Not unsurprisingly Unlocked co-stars Michael Douglas, the son of Kirk, who was the useful idiot (Lenin’s term) who gave Trumbo his entrée back into Hollywood by giving him credit for the script for Spartacus (1960).

This movie is nothing more than agitprop, of which The Hollywood Ten would be proud. With Islamic Terrorism rampant throughout the world, this movie is about a terrorist who is an American with no Islamic ties.

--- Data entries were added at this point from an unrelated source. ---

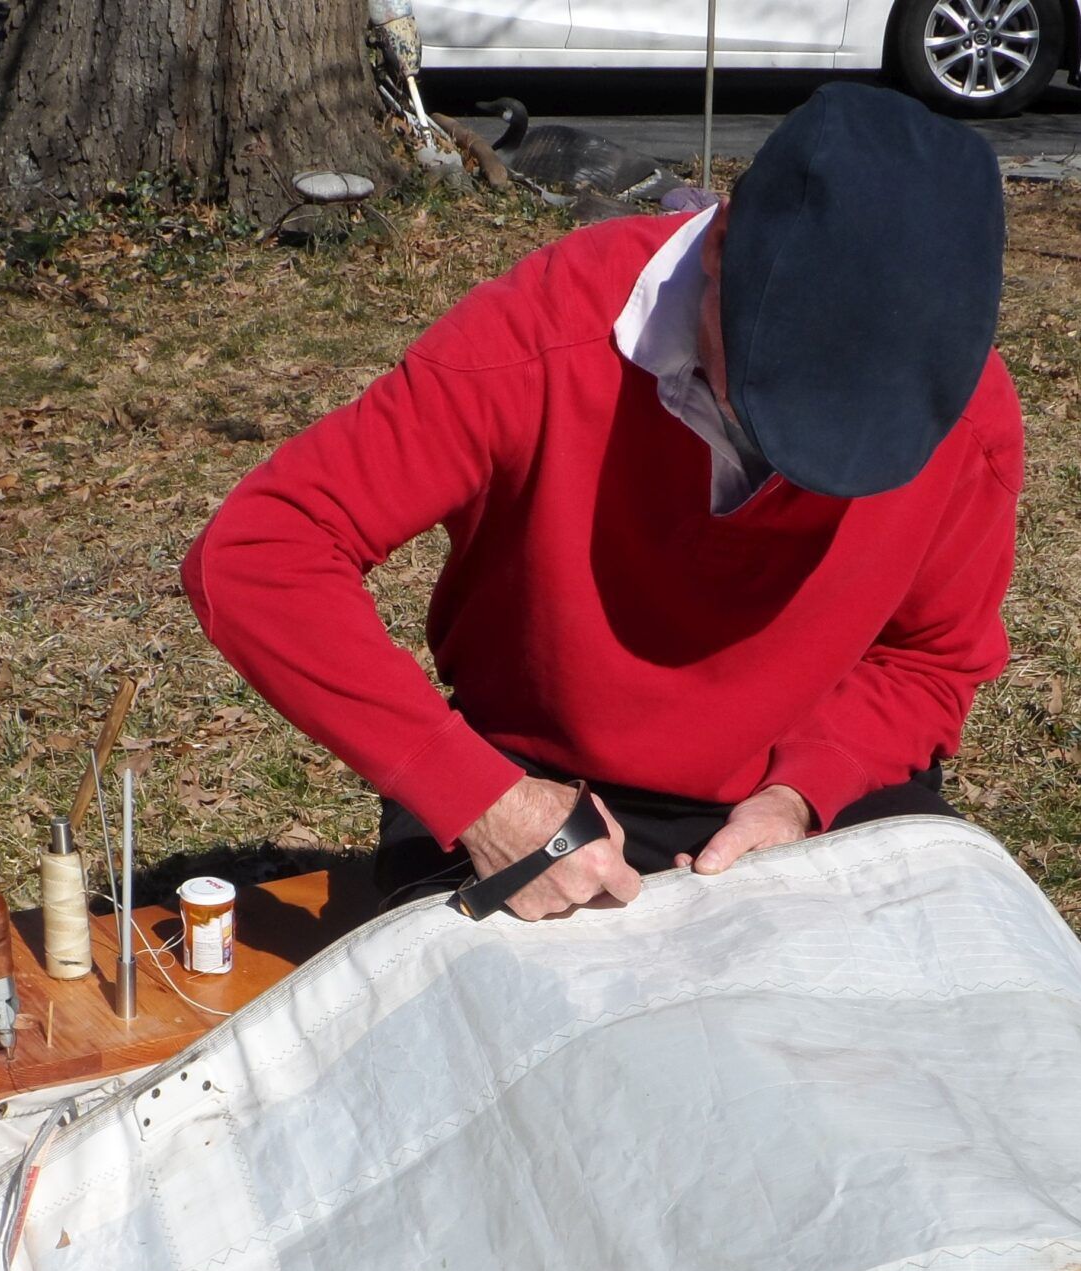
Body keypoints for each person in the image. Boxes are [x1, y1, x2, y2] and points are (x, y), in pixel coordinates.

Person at [181, 83, 1022, 922]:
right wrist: (485, 801)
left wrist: (806, 792)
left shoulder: (963, 411)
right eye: (783, 393)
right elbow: (262, 550)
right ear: (722, 246)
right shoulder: (542, 335)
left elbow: (930, 658)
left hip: (807, 783)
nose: (802, 458)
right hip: (535, 779)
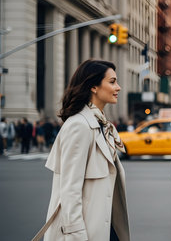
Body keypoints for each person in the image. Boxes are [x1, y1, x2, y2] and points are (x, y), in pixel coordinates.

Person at [34, 60, 130, 241]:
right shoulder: (79, 126)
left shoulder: (100, 124)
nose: (118, 87)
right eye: (112, 82)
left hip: (106, 227)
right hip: (85, 232)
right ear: (93, 87)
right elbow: (70, 190)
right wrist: (77, 235)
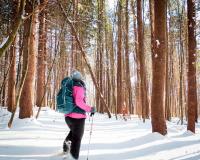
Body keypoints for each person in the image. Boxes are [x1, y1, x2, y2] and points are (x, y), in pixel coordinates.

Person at [63, 70, 96, 160]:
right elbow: (79, 102)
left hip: (68, 117)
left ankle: (66, 147)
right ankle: (73, 157)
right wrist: (90, 109)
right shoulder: (79, 86)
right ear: (80, 79)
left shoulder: (69, 86)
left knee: (73, 133)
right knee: (77, 139)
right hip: (78, 117)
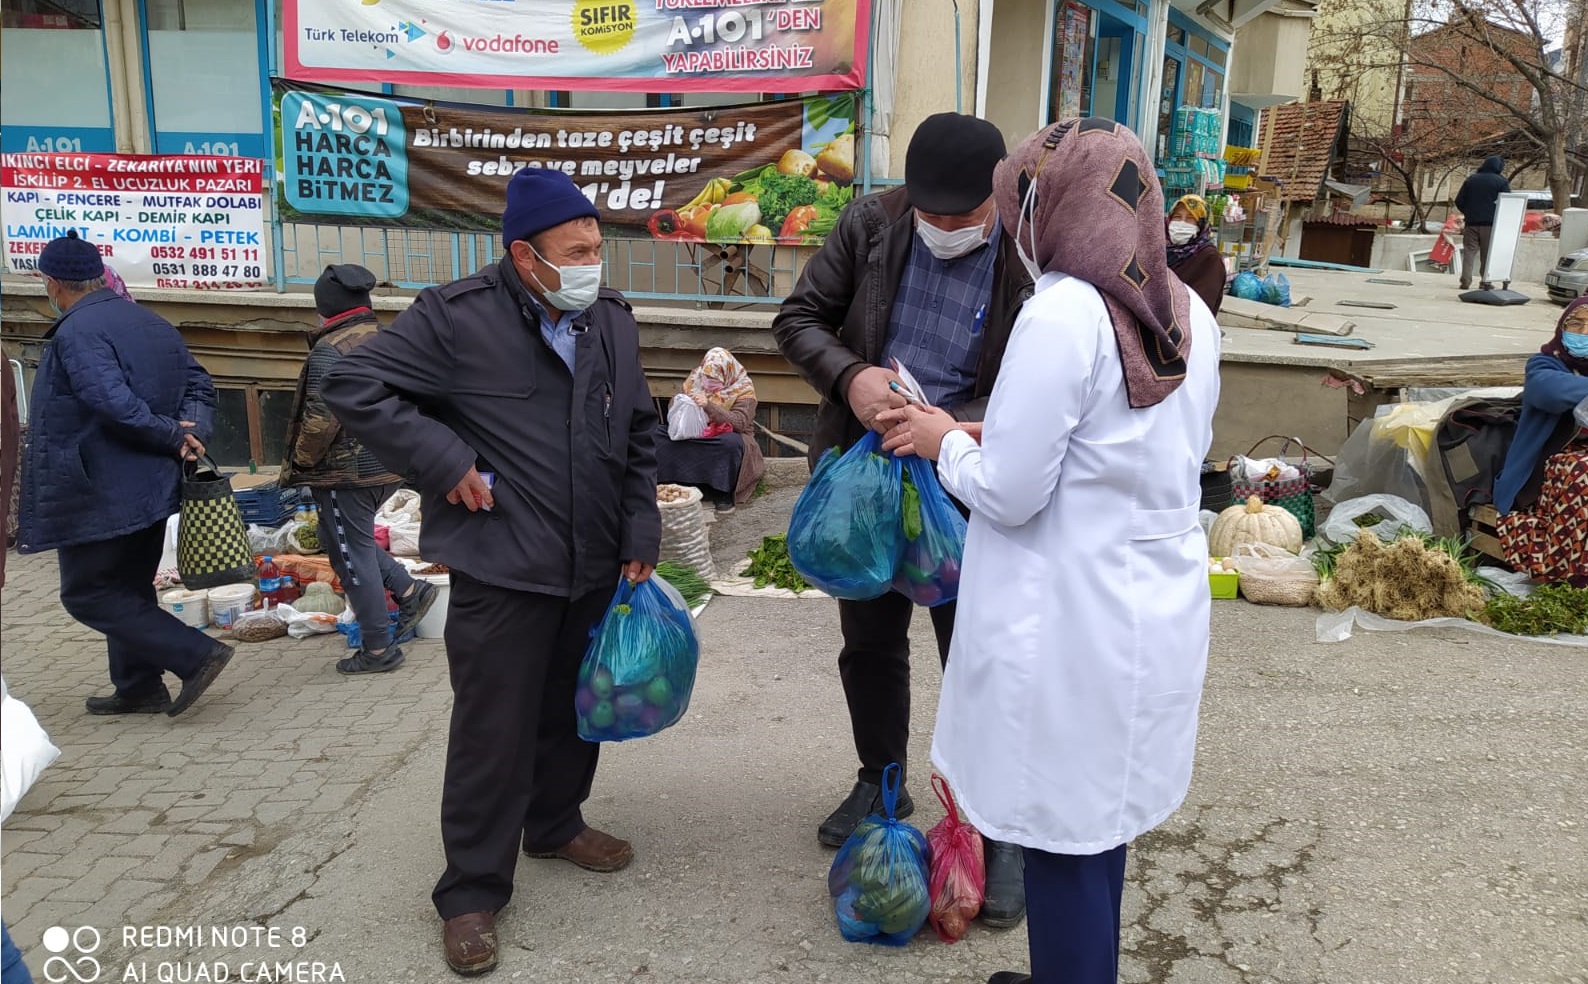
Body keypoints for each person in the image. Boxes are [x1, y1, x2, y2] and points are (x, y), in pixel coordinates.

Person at [881, 117, 1220, 984]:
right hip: (1151, 608)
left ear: (1049, 205)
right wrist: (979, 427)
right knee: (1101, 825)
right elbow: (1119, 447)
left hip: (1067, 620)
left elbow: (1012, 491)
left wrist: (940, 441)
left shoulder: (1065, 311)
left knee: (1062, 834)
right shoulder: (1184, 310)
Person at [321, 167, 661, 977]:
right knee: (491, 731)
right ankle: (471, 891)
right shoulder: (455, 317)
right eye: (575, 251)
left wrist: (641, 524)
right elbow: (348, 380)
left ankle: (555, 824)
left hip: (592, 562)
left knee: (573, 711)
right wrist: (443, 460)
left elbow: (640, 429)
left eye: (596, 247)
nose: (592, 263)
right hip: (503, 564)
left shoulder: (608, 318)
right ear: (524, 255)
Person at [772, 111, 1035, 926]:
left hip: (971, 479)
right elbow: (798, 320)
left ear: (998, 196)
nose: (946, 228)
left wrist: (952, 426)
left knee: (978, 655)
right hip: (871, 481)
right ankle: (878, 778)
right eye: (933, 214)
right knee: (871, 643)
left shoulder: (1031, 252)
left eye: (964, 216)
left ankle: (995, 824)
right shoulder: (873, 224)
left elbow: (1047, 381)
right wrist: (849, 379)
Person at [17, 231, 233, 718]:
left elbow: (109, 399)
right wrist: (193, 429)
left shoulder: (77, 331)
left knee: (88, 593)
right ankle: (137, 686)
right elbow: (199, 381)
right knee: (129, 589)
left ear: (52, 284)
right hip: (150, 484)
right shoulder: (149, 320)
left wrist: (173, 435)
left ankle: (195, 654)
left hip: (99, 487)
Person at [282, 264, 439, 674]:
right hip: (389, 463)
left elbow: (321, 418)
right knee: (344, 541)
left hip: (345, 473)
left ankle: (377, 648)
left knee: (351, 556)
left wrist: (300, 463)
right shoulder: (386, 340)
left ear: (324, 309)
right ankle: (410, 590)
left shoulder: (330, 350)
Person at [1492, 298, 1588, 584]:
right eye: (1576, 324)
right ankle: (1575, 576)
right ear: (1562, 328)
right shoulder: (1545, 364)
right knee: (1583, 474)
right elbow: (1550, 392)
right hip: (1538, 474)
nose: (1583, 332)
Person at [656, 347, 766, 512]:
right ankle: (668, 484)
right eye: (707, 377)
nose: (708, 381)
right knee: (657, 434)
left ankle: (720, 492)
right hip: (694, 432)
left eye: (714, 378)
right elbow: (674, 408)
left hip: (724, 435)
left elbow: (739, 423)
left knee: (730, 444)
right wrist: (682, 403)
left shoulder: (743, 390)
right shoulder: (695, 380)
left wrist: (708, 406)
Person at [1454, 156, 1511, 291]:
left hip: (1471, 223)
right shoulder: (1501, 181)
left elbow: (1459, 200)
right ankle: (1485, 282)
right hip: (1490, 225)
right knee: (1486, 254)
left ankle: (1465, 281)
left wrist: (1468, 212)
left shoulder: (1471, 179)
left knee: (1469, 252)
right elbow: (1508, 202)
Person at [1165, 194, 1225, 315]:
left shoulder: (1209, 258)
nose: (1182, 223)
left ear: (1201, 224)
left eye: (1190, 218)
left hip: (1188, 327)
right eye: (1177, 217)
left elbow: (1202, 305)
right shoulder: (1162, 251)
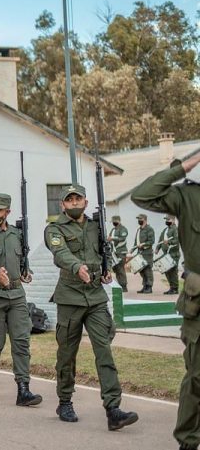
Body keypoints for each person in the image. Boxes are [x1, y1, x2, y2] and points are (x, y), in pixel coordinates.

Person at [44, 183, 139, 430]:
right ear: (62, 205)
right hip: (70, 298)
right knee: (67, 354)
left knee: (104, 351)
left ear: (85, 202)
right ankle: (64, 401)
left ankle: (113, 409)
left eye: (78, 199)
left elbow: (101, 255)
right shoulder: (54, 229)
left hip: (95, 296)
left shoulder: (97, 227)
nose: (74, 202)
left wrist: (104, 272)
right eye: (69, 199)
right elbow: (60, 253)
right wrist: (77, 267)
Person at [130, 153, 200, 450]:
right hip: (199, 307)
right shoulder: (188, 196)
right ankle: (187, 442)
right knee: (197, 378)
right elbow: (142, 194)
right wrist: (181, 167)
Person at [0, 193, 42, 406]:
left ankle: (24, 389)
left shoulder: (16, 234)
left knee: (21, 341)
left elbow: (21, 258)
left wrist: (25, 272)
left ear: (7, 212)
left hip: (16, 294)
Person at [157, 214, 180, 294]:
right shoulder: (165, 230)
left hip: (174, 254)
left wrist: (169, 242)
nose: (167, 221)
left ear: (173, 220)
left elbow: (177, 241)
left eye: (168, 220)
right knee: (167, 271)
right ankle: (171, 287)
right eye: (166, 220)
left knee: (173, 272)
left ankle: (175, 288)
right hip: (166, 254)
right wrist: (157, 248)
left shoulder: (175, 229)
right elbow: (161, 239)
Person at [133, 213, 155, 293]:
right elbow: (136, 242)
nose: (139, 221)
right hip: (140, 253)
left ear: (145, 220)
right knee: (142, 271)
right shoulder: (139, 230)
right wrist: (131, 251)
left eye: (140, 219)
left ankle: (149, 287)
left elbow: (151, 241)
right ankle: (144, 286)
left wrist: (143, 244)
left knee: (147, 271)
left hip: (147, 253)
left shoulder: (149, 229)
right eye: (138, 219)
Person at [107, 216, 129, 291]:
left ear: (118, 221)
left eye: (114, 221)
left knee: (120, 269)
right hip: (114, 253)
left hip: (121, 252)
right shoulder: (113, 230)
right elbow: (109, 238)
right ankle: (120, 285)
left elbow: (122, 238)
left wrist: (112, 238)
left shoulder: (123, 229)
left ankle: (124, 286)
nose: (113, 223)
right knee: (116, 269)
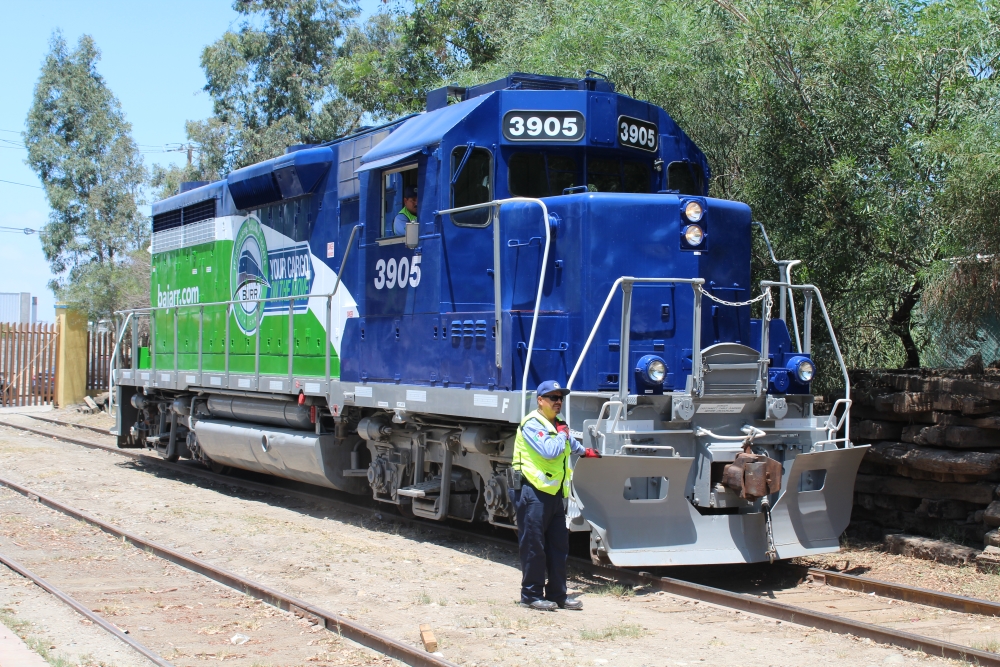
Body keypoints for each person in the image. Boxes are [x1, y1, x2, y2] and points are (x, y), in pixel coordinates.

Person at [512, 380, 602, 611]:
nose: (558, 401)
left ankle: (557, 595)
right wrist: (563, 436)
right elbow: (550, 451)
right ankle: (530, 596)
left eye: (560, 397)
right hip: (533, 493)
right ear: (540, 400)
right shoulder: (532, 424)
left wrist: (586, 452)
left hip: (553, 495)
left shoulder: (558, 424)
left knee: (558, 547)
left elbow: (571, 444)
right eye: (553, 397)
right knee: (534, 546)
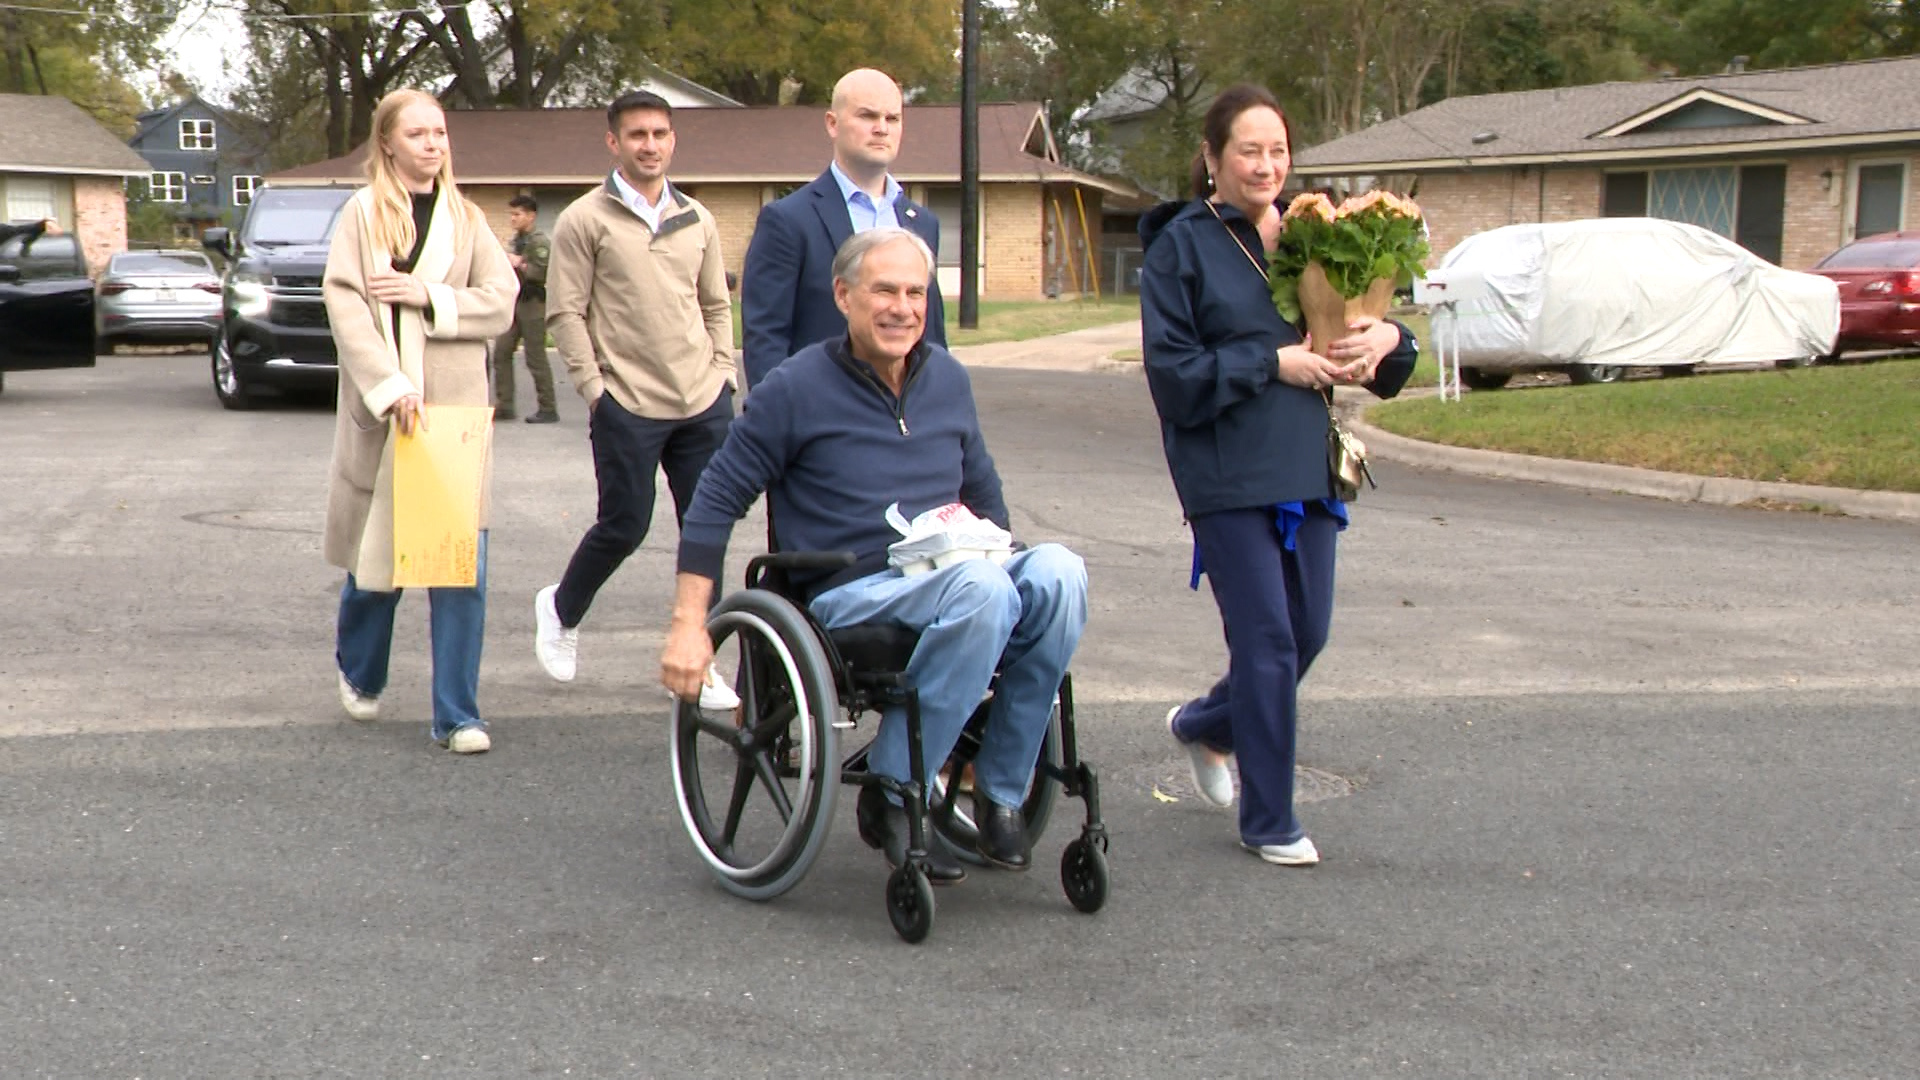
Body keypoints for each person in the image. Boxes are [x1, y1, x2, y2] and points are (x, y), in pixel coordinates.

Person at [660, 228, 1087, 885]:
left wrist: (1004, 551)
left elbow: (987, 500)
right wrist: (691, 624)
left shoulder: (946, 377)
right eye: (884, 290)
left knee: (1060, 572)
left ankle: (1000, 789)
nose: (902, 307)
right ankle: (891, 789)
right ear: (843, 295)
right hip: (851, 589)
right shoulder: (795, 387)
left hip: (957, 572)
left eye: (916, 292)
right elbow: (715, 498)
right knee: (985, 591)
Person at [1138, 84, 1417, 865]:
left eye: (1278, 151)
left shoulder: (1320, 236)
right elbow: (1174, 375)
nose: (1266, 165)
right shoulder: (1181, 246)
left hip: (1309, 464)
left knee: (1307, 635)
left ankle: (1204, 725)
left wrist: (1386, 340)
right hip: (1225, 470)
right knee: (1265, 640)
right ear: (1212, 158)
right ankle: (1270, 819)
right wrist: (1271, 362)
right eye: (1248, 151)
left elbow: (1384, 347)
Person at [322, 89, 519, 754]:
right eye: (418, 133)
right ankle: (359, 668)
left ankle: (458, 714)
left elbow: (501, 301)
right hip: (388, 413)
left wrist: (428, 296)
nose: (433, 143)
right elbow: (346, 305)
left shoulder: (466, 219)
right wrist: (390, 383)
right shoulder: (361, 216)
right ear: (388, 143)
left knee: (460, 566)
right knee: (377, 573)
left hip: (452, 414)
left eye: (439, 132)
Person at [534, 90, 738, 708]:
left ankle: (699, 660)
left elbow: (715, 304)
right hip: (627, 403)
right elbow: (564, 312)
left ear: (672, 139)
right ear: (614, 142)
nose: (649, 145)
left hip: (703, 402)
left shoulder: (697, 219)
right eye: (637, 135)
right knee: (626, 525)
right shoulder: (584, 220)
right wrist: (595, 392)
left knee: (706, 532)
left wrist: (725, 373)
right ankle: (562, 608)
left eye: (659, 134)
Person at [738, 67, 946, 388]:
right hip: (821, 414)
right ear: (832, 124)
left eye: (892, 119)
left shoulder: (923, 224)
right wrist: (780, 423)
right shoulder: (788, 221)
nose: (881, 129)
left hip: (905, 418)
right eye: (867, 116)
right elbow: (766, 338)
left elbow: (931, 335)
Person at [490, 194, 557, 423]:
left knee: (535, 356)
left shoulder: (539, 242)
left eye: (517, 214)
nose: (513, 218)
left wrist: (520, 263)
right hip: (515, 302)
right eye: (511, 214)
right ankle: (505, 404)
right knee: (501, 352)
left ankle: (548, 407)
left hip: (533, 303)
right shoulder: (517, 240)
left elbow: (543, 272)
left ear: (531, 216)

The director using art as a weapon today is Michael Apted, who is a big supporter of Obama and Hillary, so it figures. Neither Obama nor Hillary could say the words “Islamic Terrorists” and apparently neither can Apted.

Sure, there are Islamists in the film, but they aren’t terrorists and they aren’t bad guys. They are just empathetic, reasonable people. No, the bad guys are white, nondenominational, and mostly Americans.

Also, following a current theme, the James Bondish hero is a woman, Alice Racine (Noomi Rapace), who can take on any attacker who is man enough to stand up to her. This follows apace upon movies about two other superheroines, the puerile, cartoonish Wonder Woman and the much more entertaining Atomic Blonde. I guess that to make it in today’s Hollywood one must not only eschew attacking the most vicious force in the world today, Islamic terrorism, but must also portray the only kind of people who can fight against badness as female.

Another thing about modern thrillers that is epitomized by this one is that they are incomprehensible and have little or no internal cohesion. In order to sit through these films one must put credibility aside and not try to figure out the logic of what one is seeing on the screen. Because there is no logic to these films. Non sequitur follows upon non sequitur. You just have to give up reason, watch, and leave.

The plot is that someone is out to distribute a virus so virulent that it will kill thousands. Twist follows upon twist follows upon twist. There are so many of them that they cease being surprising. For a while it’s entertaining. Then it becomes tedious.

When you find out who the bad guy is and, worse, the reason s/he’s doing it (there, I didn’t give anything away), you might want to demand your money back because the motive for why the villain does what s/he does is one of the most idiotic in the history of intelligent thought.